◆ EXERCISE INSTRUCTIONS
Taking the line with "right wrist: (121, 252)" as the first and the line with "left knee: (681, 404)" as the last, set down exactly every line in that range from the entries below, and no more.

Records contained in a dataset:
== Segment start ==

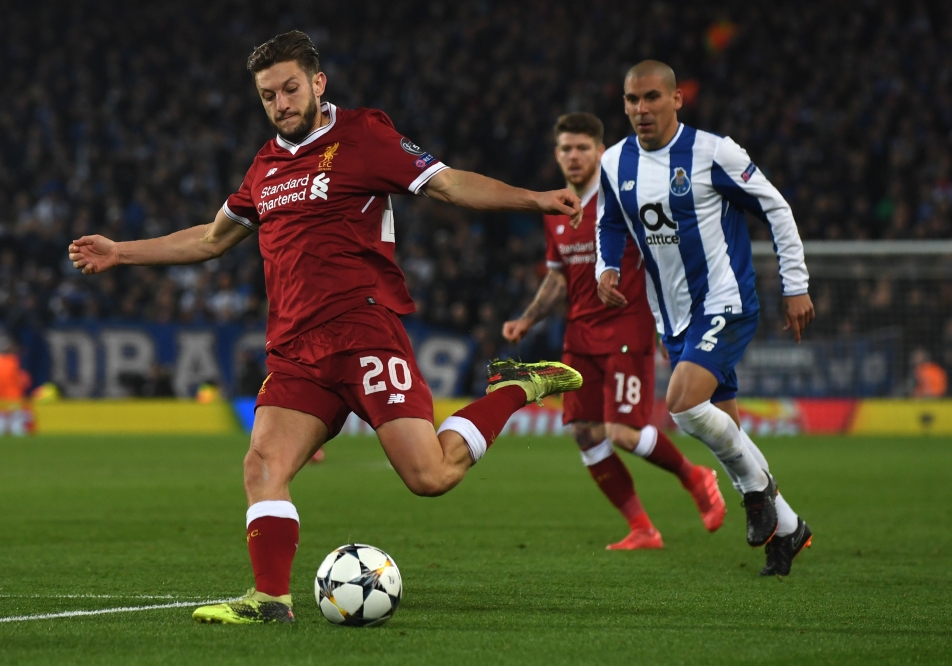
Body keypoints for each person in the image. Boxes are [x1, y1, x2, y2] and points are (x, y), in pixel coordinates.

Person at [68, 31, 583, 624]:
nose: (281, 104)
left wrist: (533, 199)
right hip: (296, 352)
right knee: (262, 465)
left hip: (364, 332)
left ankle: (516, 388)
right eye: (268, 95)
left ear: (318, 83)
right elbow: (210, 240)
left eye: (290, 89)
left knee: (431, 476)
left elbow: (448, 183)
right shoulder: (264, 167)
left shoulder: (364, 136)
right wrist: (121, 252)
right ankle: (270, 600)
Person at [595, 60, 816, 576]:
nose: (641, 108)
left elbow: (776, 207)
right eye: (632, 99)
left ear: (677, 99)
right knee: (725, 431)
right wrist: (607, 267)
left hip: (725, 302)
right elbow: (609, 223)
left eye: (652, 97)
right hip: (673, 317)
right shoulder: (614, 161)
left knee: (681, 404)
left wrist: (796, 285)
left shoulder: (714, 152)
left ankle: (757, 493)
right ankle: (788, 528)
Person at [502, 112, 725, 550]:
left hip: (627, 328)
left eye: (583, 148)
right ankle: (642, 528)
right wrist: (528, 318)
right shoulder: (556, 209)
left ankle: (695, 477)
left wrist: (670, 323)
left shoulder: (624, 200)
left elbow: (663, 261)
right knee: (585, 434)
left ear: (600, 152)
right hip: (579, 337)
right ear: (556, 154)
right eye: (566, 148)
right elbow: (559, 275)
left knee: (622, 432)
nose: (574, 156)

== Segment end ==
== Segment start ==

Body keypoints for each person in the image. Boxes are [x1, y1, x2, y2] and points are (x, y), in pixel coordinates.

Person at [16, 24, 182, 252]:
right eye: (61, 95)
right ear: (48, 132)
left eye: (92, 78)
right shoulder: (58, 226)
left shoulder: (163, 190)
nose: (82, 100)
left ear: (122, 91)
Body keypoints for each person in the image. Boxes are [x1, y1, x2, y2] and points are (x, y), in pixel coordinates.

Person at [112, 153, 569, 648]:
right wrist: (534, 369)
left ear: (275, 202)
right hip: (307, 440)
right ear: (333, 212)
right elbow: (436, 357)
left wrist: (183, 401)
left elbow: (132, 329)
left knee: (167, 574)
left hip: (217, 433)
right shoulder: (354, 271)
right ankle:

== Segment end ==
== Segment start ==

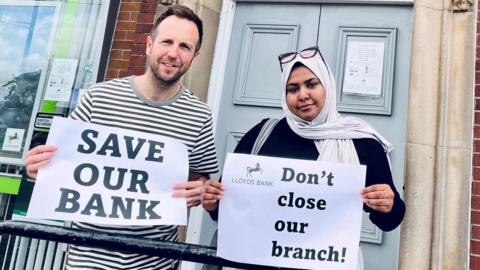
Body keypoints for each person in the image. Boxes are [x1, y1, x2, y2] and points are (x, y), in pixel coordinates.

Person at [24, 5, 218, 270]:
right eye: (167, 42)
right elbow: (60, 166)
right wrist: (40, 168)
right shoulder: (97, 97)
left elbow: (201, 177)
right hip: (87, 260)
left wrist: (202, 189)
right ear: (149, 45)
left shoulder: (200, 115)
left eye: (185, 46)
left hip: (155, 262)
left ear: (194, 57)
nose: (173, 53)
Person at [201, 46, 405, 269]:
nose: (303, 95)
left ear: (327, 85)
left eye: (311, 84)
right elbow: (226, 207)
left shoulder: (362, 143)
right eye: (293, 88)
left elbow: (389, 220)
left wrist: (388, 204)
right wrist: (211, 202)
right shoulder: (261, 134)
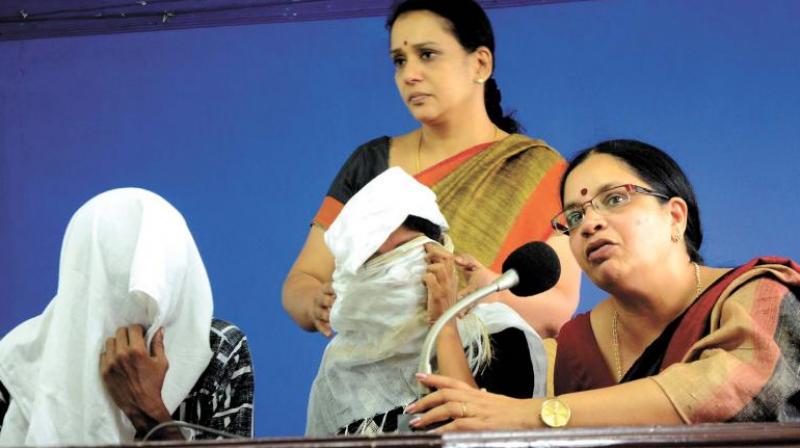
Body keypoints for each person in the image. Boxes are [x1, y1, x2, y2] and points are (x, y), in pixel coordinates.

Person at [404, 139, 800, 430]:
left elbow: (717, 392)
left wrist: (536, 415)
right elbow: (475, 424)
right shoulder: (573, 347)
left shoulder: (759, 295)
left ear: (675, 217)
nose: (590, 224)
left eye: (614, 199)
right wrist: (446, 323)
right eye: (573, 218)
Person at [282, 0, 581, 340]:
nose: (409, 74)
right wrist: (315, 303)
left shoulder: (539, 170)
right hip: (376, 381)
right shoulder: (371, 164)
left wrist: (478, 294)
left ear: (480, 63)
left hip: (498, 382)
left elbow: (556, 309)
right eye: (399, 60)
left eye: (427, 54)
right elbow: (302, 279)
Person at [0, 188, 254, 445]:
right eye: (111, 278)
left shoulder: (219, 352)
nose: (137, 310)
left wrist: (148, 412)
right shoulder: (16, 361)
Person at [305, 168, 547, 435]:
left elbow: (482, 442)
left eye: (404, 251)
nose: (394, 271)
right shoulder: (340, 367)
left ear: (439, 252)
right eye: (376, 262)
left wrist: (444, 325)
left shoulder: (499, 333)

== Segment end ==

◆ RESPONSE FOR THIS EXERCISE
right wrist: (121, 252)
right ankle: (270, 600)
Person at [595, 60, 816, 576]:
nose: (641, 108)
left elbow: (776, 207)
right eye: (632, 99)
left ear: (677, 99)
right knee: (725, 431)
right wrist: (607, 267)
left hip: (725, 302)
right elbow: (609, 223)
left eye: (652, 97)
right hip: (673, 317)
right shoulder: (614, 161)
left knee: (681, 404)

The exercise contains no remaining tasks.